> _What is asked_: Reproduce each of the entries that follow, line for line and without any alteration.

> _Stored records_:
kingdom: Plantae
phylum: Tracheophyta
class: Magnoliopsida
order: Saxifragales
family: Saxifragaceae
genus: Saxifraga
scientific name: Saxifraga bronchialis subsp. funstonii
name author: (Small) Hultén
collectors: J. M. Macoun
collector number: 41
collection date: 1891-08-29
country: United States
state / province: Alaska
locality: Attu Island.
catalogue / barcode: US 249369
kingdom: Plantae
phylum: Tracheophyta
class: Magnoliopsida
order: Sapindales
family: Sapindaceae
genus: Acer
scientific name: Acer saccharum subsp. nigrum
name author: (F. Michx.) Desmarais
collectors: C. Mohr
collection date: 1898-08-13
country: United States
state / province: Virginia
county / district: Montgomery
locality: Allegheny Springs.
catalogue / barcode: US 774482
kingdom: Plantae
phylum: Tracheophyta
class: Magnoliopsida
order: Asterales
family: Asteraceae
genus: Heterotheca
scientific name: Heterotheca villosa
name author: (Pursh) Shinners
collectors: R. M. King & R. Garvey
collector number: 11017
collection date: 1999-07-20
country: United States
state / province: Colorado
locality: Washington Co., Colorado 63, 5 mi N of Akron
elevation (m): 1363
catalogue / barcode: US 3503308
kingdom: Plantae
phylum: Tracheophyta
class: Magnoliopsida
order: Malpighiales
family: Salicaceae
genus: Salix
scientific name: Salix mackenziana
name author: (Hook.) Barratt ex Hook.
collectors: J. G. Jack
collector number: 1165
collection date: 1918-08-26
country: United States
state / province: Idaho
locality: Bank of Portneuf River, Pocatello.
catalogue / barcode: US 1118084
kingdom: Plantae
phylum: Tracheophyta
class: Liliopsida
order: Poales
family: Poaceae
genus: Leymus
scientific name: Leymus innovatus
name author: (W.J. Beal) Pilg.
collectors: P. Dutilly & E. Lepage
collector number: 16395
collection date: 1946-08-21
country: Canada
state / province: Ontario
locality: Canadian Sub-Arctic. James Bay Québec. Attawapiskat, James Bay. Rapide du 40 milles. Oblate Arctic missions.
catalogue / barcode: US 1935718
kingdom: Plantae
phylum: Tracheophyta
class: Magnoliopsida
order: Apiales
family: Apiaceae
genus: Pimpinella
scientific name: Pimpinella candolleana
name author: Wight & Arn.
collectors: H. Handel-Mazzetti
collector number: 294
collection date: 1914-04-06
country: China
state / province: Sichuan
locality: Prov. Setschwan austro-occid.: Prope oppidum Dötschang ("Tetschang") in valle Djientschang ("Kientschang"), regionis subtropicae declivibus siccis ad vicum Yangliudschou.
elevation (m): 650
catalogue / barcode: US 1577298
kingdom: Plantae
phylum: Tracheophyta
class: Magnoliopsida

> _Task result_:
kingdom: Plantae
phylum: Tracheophyta
class: Magnoliopsida
order: Saxifragales
family: Saxifragaceae
genus: Saxifraga
scientific name: Saxifraga bronchialis subsp. funstonii
name author: (Small) Hultén
collectors: J. M. Macoun
collector number: 41
collection date: 1891-08-29
country: United States
state / province: Alaska
locality: Attu Island.
catalogue / barcode: US 249369
kingdom: Plantae
phylum: Tracheophyta
class: Magnoliopsida
order: Sapindales
family: Sapindaceae
genus: Acer
scientific name: Acer saccharum subsp. nigrum
name author: (F. Michx.) Desmarais
collectors: C. Mohr
collection date: 1898-08-13
country: United States
state / province: Virginia
county / district: Montgomery
locality: Allegheny Springs.
catalogue / barcode: US 774482
kingdom: Plantae
phylum: Tracheophyta
class: Magnoliopsida
order: Asterales
family: Asteraceae
genus: Heterotheca
scientific name: Heterotheca villosa
name author: (Pursh) Shinners
collectors: R. M. King & R. Garvey
collector number: 11017
collection date: 1999-07-20
country: United States
state / province: Colorado
locality: Washington Co., Colorado 63, 5 mi N of Akron
elevation (m): 1363
catalogue / barcode: US 3503308
kingdom: Plantae
phylum: Tracheophyta
class: Magnoliopsida
order: Malpighiales
family: Salicaceae
genus: Salix
scientific name: Salix mackenziana
name author: (Hook.) Barratt ex Hook.
collectors: J. G. Jack
collector number: 1165
collection date: 1918-08-26
country: United States
state / province: Idaho
locality: Bank of Portneuf River, Pocatello.
catalogue / barcode: US 1118084
kingdom: Plantae
phylum: Tracheophyta
class: Liliopsida
order: Poales
family: Poaceae
genus: Leymus
scientific name: Leymus innovatus
name author: (W.J. Beal) Pilg.
collectors: P. Dutilly & E. Lepage
collector number: 16395
collection date: 1946-08-21
country: Canada
state / province: Ontario
locality: Canadian Sub-Arctic. James Bay Québec. Attawapiskat, James Bay. Rapide du 40 milles. Oblate Arctic missions.
catalogue / barcode: US 1935718
kingdom: Plantae
phylum: Tracheophyta
class: Magnoliopsida
order: Apiales
family: Apiaceae
genus: Pimpinella
scientific name: Pimpinella candolleana
name author: Wight & Arn.
collectors: H. Handel-Mazzetti
collector number: 294
collection date: 1914-04-06
country: China
state / province: Sichuan
locality: Prov. Setschwan austro-occid.: Prope oppidum Dötschang ("Tetschang") in valle Djientschang ("Kientschang"), regionis subtropicae declivibus siccis ad vicum Yangliudschou.
elevation (m): 650
catalogue / barcode: US 1577298
kingdom: Plantae
phylum: Tracheophyta
class: Magnoliopsida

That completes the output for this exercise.